Please copy each line below that contains the string "FileFunction".
****
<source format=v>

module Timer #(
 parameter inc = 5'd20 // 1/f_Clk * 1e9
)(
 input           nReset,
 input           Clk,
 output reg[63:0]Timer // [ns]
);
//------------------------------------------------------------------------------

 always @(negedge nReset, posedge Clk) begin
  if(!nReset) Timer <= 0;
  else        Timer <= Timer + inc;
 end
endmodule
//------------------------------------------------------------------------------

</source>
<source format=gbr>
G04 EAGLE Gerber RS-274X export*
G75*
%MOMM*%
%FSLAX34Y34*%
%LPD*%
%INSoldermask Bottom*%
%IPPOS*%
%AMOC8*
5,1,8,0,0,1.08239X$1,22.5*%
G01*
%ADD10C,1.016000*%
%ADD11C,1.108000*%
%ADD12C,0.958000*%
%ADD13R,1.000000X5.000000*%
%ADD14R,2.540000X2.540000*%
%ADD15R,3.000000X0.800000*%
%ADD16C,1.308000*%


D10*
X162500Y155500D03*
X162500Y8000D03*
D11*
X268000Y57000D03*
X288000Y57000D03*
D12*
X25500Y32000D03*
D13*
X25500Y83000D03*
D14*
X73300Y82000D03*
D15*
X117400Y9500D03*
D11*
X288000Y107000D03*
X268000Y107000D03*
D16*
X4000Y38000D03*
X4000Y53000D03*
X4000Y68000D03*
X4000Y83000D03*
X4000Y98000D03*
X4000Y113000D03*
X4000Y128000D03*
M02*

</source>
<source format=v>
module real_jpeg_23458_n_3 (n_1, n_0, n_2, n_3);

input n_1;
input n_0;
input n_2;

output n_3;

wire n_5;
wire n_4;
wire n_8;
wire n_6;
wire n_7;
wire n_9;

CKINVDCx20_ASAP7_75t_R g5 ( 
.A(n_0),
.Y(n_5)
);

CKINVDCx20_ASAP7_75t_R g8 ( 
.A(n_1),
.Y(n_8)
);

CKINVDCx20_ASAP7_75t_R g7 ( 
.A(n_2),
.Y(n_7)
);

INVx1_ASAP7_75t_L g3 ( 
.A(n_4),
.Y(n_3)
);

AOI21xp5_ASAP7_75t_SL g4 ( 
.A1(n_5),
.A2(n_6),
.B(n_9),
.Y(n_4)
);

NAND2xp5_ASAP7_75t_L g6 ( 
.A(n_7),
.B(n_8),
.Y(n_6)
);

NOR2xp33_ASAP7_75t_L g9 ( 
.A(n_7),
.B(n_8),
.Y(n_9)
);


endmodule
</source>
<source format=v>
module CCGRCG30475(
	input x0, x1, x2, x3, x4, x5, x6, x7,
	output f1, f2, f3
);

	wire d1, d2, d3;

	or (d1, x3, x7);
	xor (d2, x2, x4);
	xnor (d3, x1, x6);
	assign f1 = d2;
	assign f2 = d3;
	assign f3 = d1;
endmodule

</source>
****
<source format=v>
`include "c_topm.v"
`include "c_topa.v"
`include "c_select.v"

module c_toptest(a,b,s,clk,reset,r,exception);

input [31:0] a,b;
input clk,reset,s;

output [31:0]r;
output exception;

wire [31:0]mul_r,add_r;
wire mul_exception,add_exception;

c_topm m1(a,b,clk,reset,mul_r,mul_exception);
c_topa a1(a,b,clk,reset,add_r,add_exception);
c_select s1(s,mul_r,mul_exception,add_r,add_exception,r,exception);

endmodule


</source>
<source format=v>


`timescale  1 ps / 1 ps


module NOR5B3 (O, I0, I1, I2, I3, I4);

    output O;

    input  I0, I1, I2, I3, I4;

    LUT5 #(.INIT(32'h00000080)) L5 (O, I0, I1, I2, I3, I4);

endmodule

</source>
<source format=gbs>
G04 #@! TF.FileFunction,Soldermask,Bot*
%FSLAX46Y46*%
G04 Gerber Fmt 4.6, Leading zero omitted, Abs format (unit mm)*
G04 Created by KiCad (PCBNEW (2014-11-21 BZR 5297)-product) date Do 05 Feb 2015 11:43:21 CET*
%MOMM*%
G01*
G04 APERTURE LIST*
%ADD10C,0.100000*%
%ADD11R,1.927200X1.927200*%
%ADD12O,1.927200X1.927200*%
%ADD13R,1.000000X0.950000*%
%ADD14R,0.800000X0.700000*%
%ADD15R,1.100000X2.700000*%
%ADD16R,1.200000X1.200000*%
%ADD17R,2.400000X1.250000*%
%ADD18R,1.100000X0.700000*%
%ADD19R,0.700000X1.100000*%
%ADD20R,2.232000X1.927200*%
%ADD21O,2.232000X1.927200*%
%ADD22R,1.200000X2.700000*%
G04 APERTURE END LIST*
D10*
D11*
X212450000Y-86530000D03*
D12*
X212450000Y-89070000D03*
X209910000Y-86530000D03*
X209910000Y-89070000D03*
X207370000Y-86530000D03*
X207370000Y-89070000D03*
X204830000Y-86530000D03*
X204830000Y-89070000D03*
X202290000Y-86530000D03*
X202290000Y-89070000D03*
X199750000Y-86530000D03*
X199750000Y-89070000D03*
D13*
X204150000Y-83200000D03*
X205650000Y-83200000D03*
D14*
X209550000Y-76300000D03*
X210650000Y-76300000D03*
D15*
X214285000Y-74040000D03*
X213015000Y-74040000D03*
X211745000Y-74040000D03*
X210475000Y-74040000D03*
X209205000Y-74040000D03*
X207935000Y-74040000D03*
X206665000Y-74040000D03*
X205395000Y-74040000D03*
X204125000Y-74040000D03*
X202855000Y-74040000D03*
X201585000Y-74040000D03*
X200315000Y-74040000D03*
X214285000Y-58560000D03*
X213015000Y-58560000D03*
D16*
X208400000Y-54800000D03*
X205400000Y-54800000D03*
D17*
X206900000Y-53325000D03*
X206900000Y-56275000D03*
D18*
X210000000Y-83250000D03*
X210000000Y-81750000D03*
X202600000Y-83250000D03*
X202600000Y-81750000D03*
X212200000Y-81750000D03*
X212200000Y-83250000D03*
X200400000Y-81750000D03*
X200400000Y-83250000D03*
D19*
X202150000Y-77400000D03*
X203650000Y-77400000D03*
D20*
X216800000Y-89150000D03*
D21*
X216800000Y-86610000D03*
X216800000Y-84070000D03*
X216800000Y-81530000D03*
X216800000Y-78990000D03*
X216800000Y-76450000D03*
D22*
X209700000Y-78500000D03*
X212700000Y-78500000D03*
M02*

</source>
****
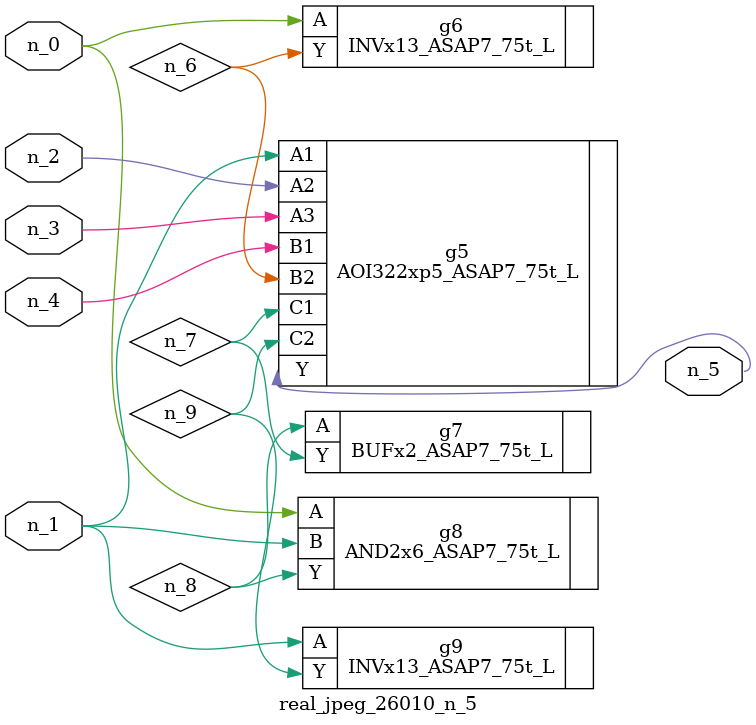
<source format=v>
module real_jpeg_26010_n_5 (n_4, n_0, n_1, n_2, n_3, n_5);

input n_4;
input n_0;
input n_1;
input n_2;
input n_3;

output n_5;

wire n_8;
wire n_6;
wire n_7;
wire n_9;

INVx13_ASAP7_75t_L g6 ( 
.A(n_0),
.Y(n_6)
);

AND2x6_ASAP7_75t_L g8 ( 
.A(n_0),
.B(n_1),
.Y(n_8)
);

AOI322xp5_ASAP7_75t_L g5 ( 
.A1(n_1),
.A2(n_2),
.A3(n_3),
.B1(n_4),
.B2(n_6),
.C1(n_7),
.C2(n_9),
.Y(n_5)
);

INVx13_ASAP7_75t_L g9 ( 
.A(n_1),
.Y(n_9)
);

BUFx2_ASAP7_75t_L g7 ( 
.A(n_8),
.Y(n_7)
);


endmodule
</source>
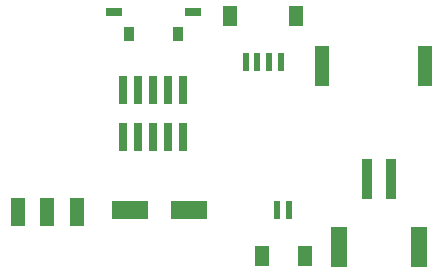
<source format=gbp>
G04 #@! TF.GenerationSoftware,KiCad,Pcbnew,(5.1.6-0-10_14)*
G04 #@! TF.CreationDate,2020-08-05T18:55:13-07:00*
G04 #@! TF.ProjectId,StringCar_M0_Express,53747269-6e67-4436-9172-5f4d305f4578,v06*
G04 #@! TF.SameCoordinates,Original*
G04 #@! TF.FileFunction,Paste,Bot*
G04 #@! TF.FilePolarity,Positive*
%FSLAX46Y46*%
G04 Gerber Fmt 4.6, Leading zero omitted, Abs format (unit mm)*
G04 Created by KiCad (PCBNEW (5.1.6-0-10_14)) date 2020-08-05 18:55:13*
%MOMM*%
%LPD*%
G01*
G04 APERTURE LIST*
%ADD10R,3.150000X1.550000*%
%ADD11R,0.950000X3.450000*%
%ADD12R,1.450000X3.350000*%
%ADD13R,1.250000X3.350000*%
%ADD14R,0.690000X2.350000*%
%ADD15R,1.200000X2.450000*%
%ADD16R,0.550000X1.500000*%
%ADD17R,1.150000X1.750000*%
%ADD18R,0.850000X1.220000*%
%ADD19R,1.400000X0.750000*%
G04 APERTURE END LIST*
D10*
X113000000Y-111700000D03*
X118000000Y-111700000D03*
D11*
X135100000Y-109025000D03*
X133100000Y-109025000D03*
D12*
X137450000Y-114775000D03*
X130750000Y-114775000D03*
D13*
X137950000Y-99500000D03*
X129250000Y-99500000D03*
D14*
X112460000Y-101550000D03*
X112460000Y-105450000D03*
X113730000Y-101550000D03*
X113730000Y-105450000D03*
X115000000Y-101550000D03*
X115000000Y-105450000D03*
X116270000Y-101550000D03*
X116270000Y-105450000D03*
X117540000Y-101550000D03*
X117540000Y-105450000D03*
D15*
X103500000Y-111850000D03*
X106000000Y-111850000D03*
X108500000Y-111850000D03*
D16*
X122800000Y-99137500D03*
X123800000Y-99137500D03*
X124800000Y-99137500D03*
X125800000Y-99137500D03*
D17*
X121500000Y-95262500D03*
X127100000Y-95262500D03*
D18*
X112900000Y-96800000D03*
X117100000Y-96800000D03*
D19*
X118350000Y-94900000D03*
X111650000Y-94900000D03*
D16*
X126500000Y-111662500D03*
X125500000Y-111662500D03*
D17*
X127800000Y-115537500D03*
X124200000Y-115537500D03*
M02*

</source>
****
Exercise output:
G04 #@! TF.FileFunction,Soldermask,Bot*
G04 #@! TF.FileFunction,Paste,Bot*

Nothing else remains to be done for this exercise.